Любовь или ненависть, во всяком случае, такая страсть в этой борьбе, которая возможна только тогда, когда враг врагу чересчур близок. Вл. Соловьев и Лермонтов – родные братья, Авель и Каин русской литературы; но здесь совершается обратное убийство: Авель убивает Каина.

Борьба многих смиренных с одним «гордым человеком» происходила до сих пор в темноте, как бы ощупью: слышно было только, что кого-то ловили, давили, душили и никак не могли задушить окончательно. Но кого именно, не было видно. Никто не смел заглянуть в лицо избиваемой нечисти, словно упырю или оборотню. Вл. Соловьев первый осмелился, не опустил глаз перед невыносимо тяжелым взором Лермонтова и, глядя ему прямо в глаза, произнес: «Сверхчеловек». И слово это, как свеча, вдруг поднесенная к лицу оборотня, осветило его. Верно это или неверно, во всяком случае, дело тут идет именно об этом.

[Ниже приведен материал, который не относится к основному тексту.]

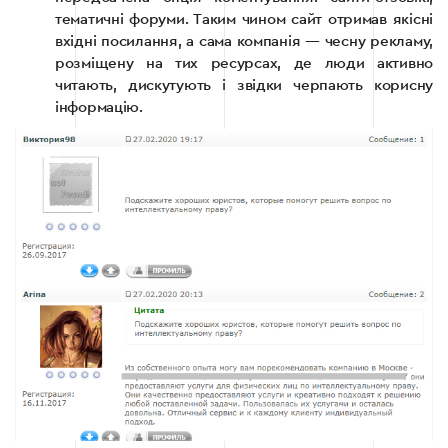
тематичні форуми. Таким чином сайт отримав якісні
вхідні посилання, а сама компанія — чесну рекламу,
розміщену на тих ресурсах, де люди активно
читають, дискутують і звідки черпають корисну
інформацію.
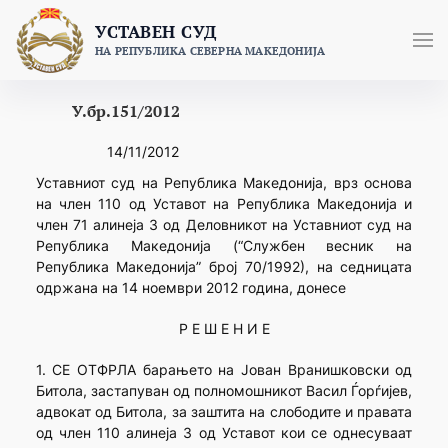
Skip
УСТАВЕН СУД
to
НА РЕПУБЛИКА СЕВЕРНА МАКЕДОНИЈА
content
У.бр.151/2012
14/11/2012
Уставниот суд на Република Македонија, врз основа
на член 110 од Уставот на Република Македoнија и
член 71 алинеја 3 од Деловникот на Уставниот суд на
Република Македонија (“Службен весник на
Република Македонија” број 70/1992), на седницата
одржана на 14 ноември 2012 година, донесе
Р Е Ш Е Н И Е
1. СЕ ОТФРЛА барањето на Јован Вранишковски од
Битола, застапуван од полномошникот Васил Ѓорѓијев,
адвокат од Битола, за заштита на слободите и правата
од член 110 алинеја 3 од Уставот кои се однесуваат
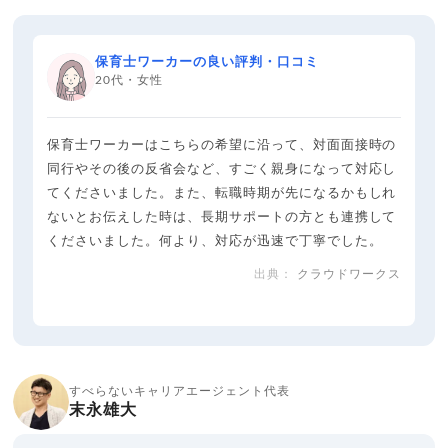
保育士ワーカーの良い評判・口コミ
20代・女性
保育士ワーカーはこちらの希望に沿って、対面面接時の
同行やその後の反省会など、すごく親身になって対応し
てくださいました。また、転職時期が先になるかもしれ
ないとお伝えした時は、長期サポートの方とも連携して
くださいました。何より、対応が迅速で丁寧でした。
クラウドワークス
すべらないキャリアエージェント代表
末永雄大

Борьба сверхчеловечества с богочеловечеством для нас не только настоящее, но и будущее, наша вечная злоба дня. Вот почему мы должны были обернуться в ту сторону, откуда уставились на нас эти тяжелые глаза; вот почему незапамятно давний, почти забытый, детский Лермонтов так внезапно вырос и так неотступно приблизился к нам.